The plan was introduced by Ian Wake, Executive Director of Adult Social Services at Norfolk County Council, and Ed Garratt, Chief Executive of NHS Norfolk and Waveney Integrated Care Board. They told the committee that residents with complex needs — such as overlapping issues around health, housing, addiction, and debt — often struggled most to access services, and were most likely to fall through gaps between organisations.

The approach would shift staff away from rigid eligibility-based assessments towards more personal, relationship-led conversations focused on what matters to the individual. Leaders said this cultural change also needed to apply between professionals themselves, reducing impersonal referrals and building stronger working relationships.

Members discussed a real-life example referred to as "Brian", a person whose complex needs had previously led to repeated, costly, and ineffective use of services. A neighbourhood-based approach had both improved his outcomes and reduced costs to the system.

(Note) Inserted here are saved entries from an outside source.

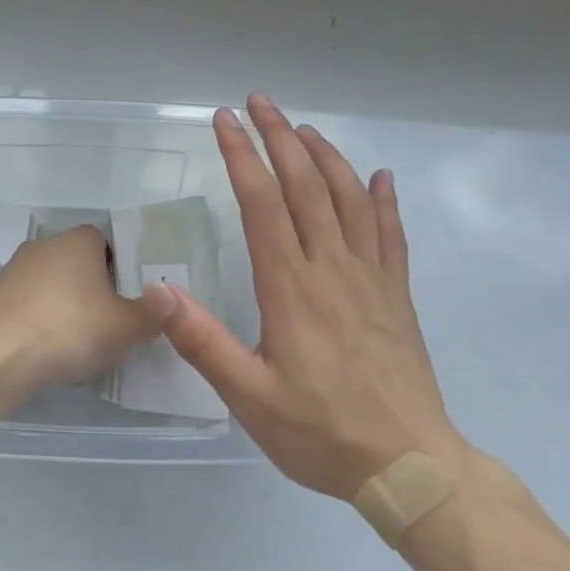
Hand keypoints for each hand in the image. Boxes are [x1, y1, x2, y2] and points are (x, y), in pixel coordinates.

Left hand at [0, 225, 158, 387]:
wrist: (0, 354)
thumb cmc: (71, 329)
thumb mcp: (127, 327)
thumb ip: (152, 314)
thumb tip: (165, 302)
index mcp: (78, 240)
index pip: (104, 243)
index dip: (117, 270)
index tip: (123, 301)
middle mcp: (45, 243)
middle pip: (76, 262)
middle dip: (90, 288)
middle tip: (104, 323)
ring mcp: (15, 267)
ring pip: (50, 282)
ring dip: (61, 304)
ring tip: (73, 341)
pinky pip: (27, 302)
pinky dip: (37, 319)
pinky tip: (43, 347)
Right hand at [146, 95, 467, 499]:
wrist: (412, 468)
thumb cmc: (321, 432)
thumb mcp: (248, 396)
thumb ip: (202, 341)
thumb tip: (158, 289)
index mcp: (291, 286)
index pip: (262, 202)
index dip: (242, 155)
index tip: (224, 120)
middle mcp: (332, 268)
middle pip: (305, 185)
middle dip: (280, 137)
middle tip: (259, 102)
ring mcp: (371, 278)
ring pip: (350, 198)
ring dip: (325, 156)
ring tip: (304, 127)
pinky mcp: (396, 295)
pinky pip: (392, 234)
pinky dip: (385, 199)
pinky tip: (381, 177)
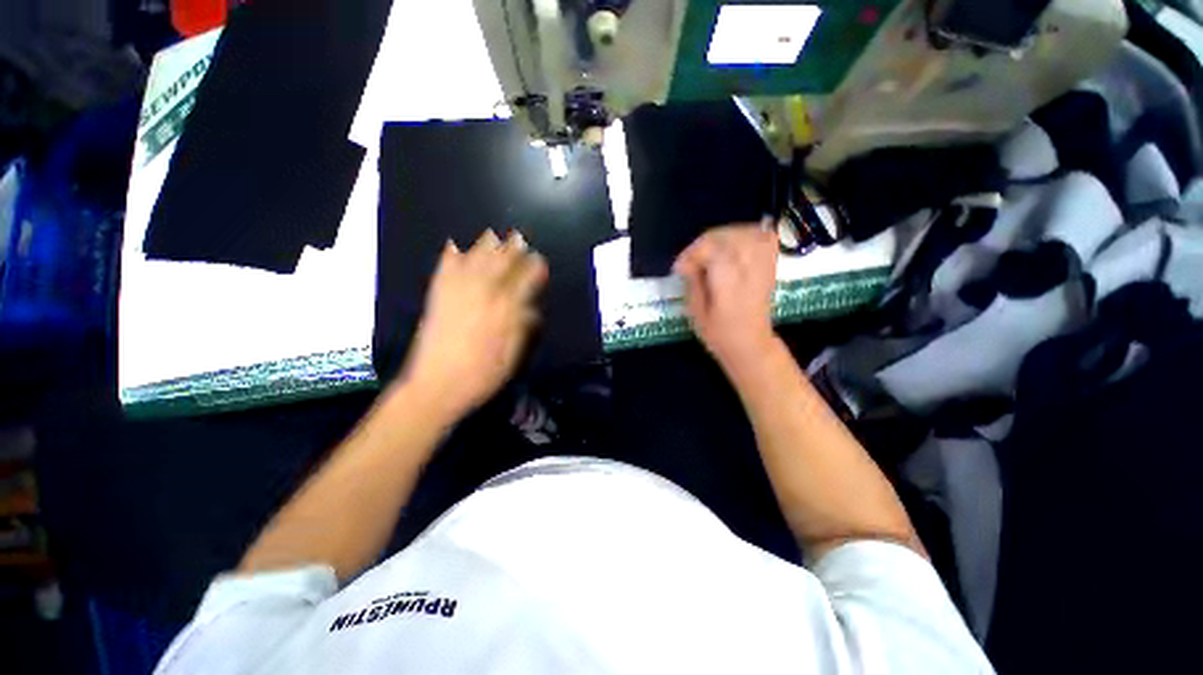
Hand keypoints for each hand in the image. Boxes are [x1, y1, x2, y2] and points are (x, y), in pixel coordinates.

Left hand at [400, 230, 547, 420]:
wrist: (437, 385)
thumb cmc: (483, 375)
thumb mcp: (514, 355)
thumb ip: (523, 327)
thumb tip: (532, 308)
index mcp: (505, 309)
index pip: (524, 280)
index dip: (534, 268)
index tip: (540, 260)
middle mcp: (483, 294)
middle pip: (501, 263)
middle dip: (512, 249)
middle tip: (520, 237)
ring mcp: (458, 293)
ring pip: (474, 260)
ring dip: (485, 246)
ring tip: (493, 234)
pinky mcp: (438, 297)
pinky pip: (445, 269)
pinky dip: (450, 255)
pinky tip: (454, 245)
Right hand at [674, 221, 779, 369]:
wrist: (750, 345)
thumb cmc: (719, 333)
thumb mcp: (696, 313)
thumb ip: (692, 283)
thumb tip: (686, 264)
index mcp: (729, 284)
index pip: (712, 250)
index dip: (692, 253)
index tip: (678, 268)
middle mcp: (749, 270)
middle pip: (728, 238)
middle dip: (705, 242)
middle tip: (691, 259)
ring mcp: (763, 266)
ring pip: (746, 233)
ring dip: (724, 236)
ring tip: (710, 251)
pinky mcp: (769, 266)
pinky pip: (764, 238)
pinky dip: (749, 235)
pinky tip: (735, 244)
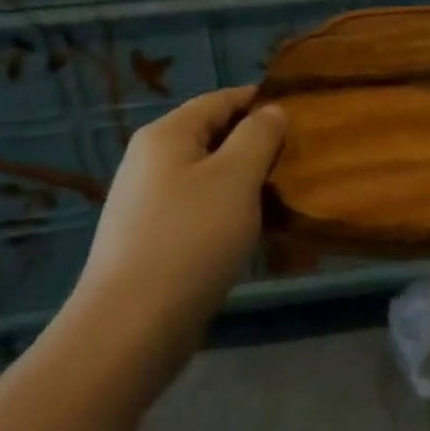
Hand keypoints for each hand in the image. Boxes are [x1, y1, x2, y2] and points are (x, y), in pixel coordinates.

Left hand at [70, 86, 286, 352]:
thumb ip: (259, 134)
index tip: (301, 115)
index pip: (221, 99)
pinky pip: (198, 209)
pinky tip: (253, 231)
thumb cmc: (190, 239)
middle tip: (297, 160)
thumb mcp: (237, 176)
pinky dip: (227, 211)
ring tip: (282, 196)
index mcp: (167, 134)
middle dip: (256, 143)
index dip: (261, 101)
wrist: (128, 331)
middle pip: (213, 135)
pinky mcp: (149, 240)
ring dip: (245, 181)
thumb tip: (271, 111)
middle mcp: (150, 160)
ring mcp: (146, 202)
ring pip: (208, 175)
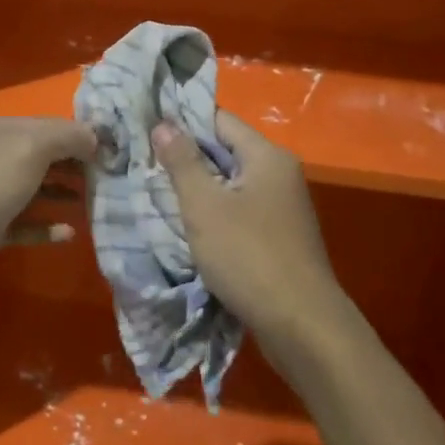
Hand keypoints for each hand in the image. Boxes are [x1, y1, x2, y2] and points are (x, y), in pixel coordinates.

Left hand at [0, 117, 96, 319]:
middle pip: (39, 156)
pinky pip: (21, 225)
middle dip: (75, 164)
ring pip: (31, 190)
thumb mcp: (26, 150)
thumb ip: (64, 137)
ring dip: (62, 195)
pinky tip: (69, 234)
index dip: (81, 135)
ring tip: (98, 204)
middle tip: (113, 180)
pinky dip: (44, 228)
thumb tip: (95, 136)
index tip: (117, 152)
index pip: (46, 125)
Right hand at [151, 110, 351, 351]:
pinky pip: (241, 210)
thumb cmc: (248, 256)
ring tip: (158, 192)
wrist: (301, 324)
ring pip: (232, 183)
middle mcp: (280, 174)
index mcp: (267, 156)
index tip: (147, 130)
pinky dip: (216, 212)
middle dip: (187, 157)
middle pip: (226, 150)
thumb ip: (182, 162)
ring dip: (200, 188)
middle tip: (144, 162)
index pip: (219, 120)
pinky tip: (190, 226)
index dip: (182, 122)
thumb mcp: (204, 206)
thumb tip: (163, 124)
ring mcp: (283, 207)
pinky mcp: (280, 236)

The committee approved several immediate steps, including producing a Natural Neighbourhood Map, updated population profiles, and a coordination mechanism to align the work of different partners. Each partner organisation — including voluntary and community groups — has been asked to set out how it will organise itself to participate, including naming local leads.

Members raised concerns that acute hospital services had not been explicitly included in early planning documents and called for them to be fully incorporated. There was also discussion about ensuring a common definition of "prevention" across different organisations.

A national framework from NHS England is expected, but leaders were advised not to wait for it and to press ahead locally. Phased implementation is planned for 2026/27.